**WHAT YOU ARE ASKED TO DO:** Copy out, word for word, the stretch of the records from the start through the line containing "sharpen: on, module defaults".

--- start of DATA IN THIS EXERCISE ---

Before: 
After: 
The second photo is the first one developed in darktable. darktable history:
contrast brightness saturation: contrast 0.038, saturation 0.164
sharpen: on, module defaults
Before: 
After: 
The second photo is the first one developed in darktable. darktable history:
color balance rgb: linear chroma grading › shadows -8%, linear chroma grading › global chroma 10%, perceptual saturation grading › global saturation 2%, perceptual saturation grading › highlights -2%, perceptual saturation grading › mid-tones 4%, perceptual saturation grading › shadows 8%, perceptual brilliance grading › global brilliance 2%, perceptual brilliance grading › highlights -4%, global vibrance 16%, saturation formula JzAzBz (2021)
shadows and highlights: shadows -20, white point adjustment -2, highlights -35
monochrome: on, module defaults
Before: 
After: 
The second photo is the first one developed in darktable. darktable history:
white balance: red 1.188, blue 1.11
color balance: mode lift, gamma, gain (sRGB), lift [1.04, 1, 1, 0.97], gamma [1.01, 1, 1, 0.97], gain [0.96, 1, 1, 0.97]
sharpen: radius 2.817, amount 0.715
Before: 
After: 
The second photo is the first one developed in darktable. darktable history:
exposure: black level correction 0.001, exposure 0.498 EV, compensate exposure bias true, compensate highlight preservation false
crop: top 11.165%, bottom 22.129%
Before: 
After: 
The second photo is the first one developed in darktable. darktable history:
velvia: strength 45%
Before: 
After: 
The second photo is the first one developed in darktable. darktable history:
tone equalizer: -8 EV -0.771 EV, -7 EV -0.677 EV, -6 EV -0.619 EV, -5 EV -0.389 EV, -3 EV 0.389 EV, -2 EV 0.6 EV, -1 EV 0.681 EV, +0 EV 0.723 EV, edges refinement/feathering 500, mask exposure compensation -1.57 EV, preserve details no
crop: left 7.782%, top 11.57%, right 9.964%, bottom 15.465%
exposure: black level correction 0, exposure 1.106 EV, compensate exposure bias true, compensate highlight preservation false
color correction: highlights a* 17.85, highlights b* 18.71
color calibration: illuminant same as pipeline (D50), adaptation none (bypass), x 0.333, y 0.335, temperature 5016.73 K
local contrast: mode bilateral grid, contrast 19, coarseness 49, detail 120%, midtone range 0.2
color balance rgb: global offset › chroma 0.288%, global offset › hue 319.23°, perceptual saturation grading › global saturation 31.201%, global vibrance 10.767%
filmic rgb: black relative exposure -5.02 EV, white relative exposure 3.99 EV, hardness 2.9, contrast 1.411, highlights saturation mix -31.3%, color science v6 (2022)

--- end of DATA IN THIS EXERCISE ---

**EXERCISE RESPONSE:**
Before: 
After: 
The second photo is the first one developed in darktable. darktable history:
contrast brightness saturation: contrast 0.038, saturation 0.164
sharpen: on, module defaults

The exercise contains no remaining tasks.